1. SWR, F/B and Azimuth plots

10m:

The charts on the right show the 10m beam performance. The SWR and F/B curves are "classics". The F/B peaks at 16dB and falls abruptly at lower frequencies; it degrades more gradually at higher frequencies. The F/B exceeds 10dB over a bandwidth of about 400KHz as expected.

At the frequency of maximum F/B the SWR is 1.9:1 - it falls at higher frequencies and rises rapidly at lower frequencies.

Also plotted on the chart are the frequencies of best beam performance predicted by two tuning methods - maximum Reflector current and "SWR = 1.4 * SWRminimum. Both predictions are slightly low in frequency, but would give acceptable results for most practical purposes.

The azimuth plots are interesting. The red curve shows the response at 28.2 MHz - close to the frequency of best F/B. The green curve illustrates how dramatically the azimuth pattern deteriorates if the frequency is lowered by just 200 KHz; on the other hand increasing the frequency by 400 KHz produces an azimuth pattern that is still quite respectable.

15m:

The beam wire dimensions were deliberately chosen to tune the beam towards the high end of the 15m band. The results confirm this, with best F/B occurring at about 21300 KHz. In retrospect this was a bit too high, and I added a small link at the centre of the Reflector the next time I worked on the antenna.

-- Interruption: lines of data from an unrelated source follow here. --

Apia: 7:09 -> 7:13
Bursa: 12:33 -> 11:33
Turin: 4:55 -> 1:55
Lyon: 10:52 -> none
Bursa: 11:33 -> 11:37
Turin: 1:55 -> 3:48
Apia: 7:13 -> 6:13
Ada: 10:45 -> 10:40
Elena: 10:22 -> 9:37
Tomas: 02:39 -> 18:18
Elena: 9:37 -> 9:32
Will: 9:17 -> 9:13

The F/B curve and the two azimuth plots show much less sign of a dramatic fall-off in F/B at lower frequencies; the F/B performance also seems to be several dB inferior to 10m although we have to remember that the height above ground (expressed in wavelengths) is quite different for the two bands.

Again the two tuning methods are predicting best F/B slightly low in frequency, but the 100KHz error is probably acceptable for most practical purposes.

17m:

The 17m SWR and F/B charts are again "classics"; the F/B curve peaks at 12dB and is skewed, whilst the SWR rises steeply below the frequency of best F/B. The two tuning methods predict the frequency of best F/B to an accuracy of 30KHz. The amateur band is quite narrow in percentage terms, and so it was necessary to extend the measurements well outside the band in order to see the characteristic shapes.

20m:

On 20m the F/B peaks at about 14dB between 14100 KHz and 14150 KHz. The F/B curve shows evidence of faster degradation at lower frequencies but it is not as pronounced as on 10m or 17m. The bandwidth over which the F/B exceeds 10dB is 200 KHz.

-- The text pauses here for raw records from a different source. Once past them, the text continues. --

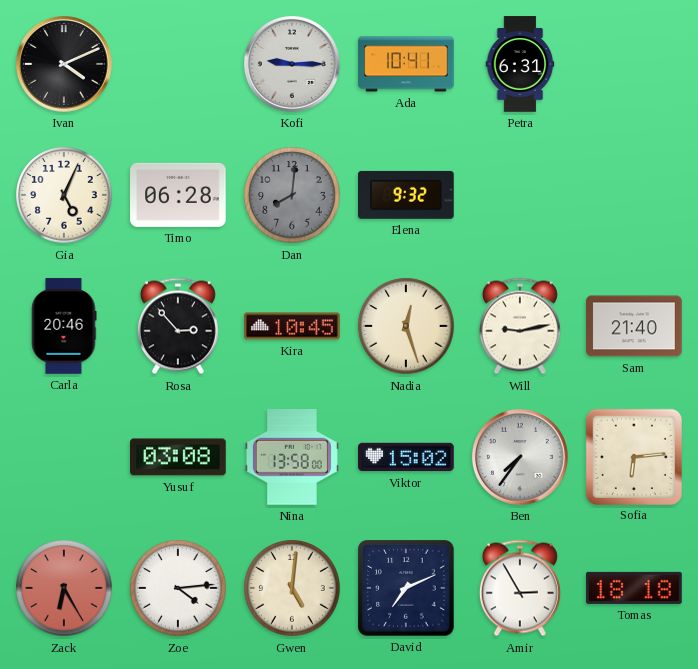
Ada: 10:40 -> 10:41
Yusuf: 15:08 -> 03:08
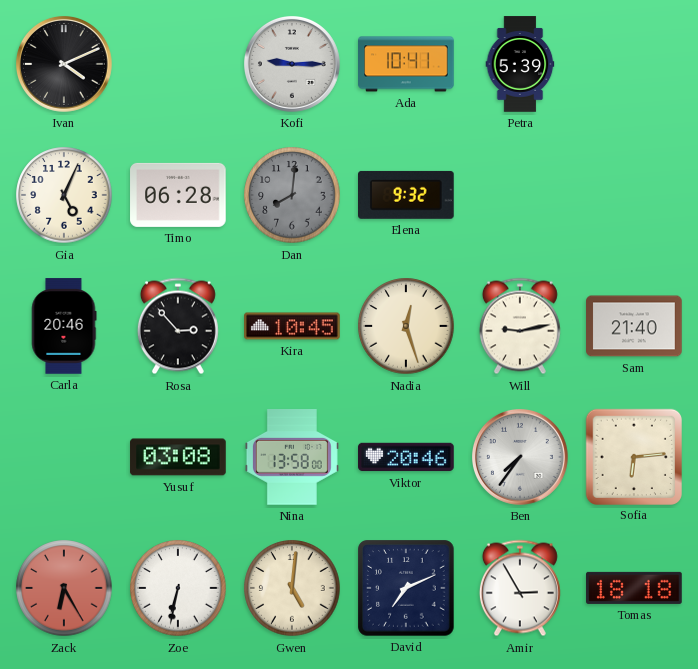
Petra: 6:31 -> 5:39
Viktor: 15:02 -> 20:46
Zoe: 4:14 -> 6:32
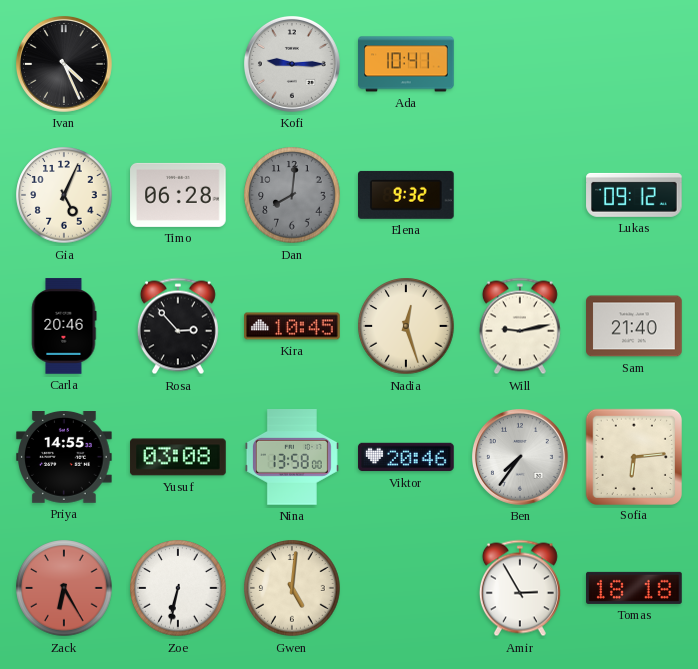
Ivan: 4:11 -> 4:26
Petra: 5:39 -> none
Lukas: none -> 09:12
Priya: none -> 14:55
David: 7:11 -> none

Both tuning methods do a pretty good job of predicting the frequency of best F/B.



I carried out only limited "on air" testing with other Amateur Stations. The few F/B measurements I made - both transmitting and receiving - produced values that were somewhat better than the figures presented here. For example I typically measured F/Bs of around 18dB on 17m compared to a peak figure of 12dB when range testing. This may simply be a result of different elevation arrival angles between the "on air" signals and the test source signal, but I note that Mike Traffie claims on his commercial Hexbeam website to see the same sort of improvement with sky-wave signals compared to line-of-sight signals.


2. Comparison with recommended dimensions

Reflector length
(ins)
Predicted frequency
(KHz)
Measured frequency
(KHz)
Difference
219.75 14,098 14,125 + 27 KHz
170.5 18,141 18,100 - 41 KHz
145.25 21,211 21,300 + 89 KHz
109.25 28,312 28,300 - 12 KHz

It is interesting at this point to compare the measured beam tuning with the 5 band wire dimensions recommended on the Classic Hexbeam Basics page. Scaling the frequencies to take account of my slightly different Reflector lengths, and adding the correction factors tabulated in 'Multiband Tuning (Part 2)' for the absence of 12m, we can compare the predicted frequencies with the measured frequencies as follows:

The agreement is very close indeed - the differences are comparable with my measurement intervals. My conclusion is that the recommended dimensions are robust and repeatable.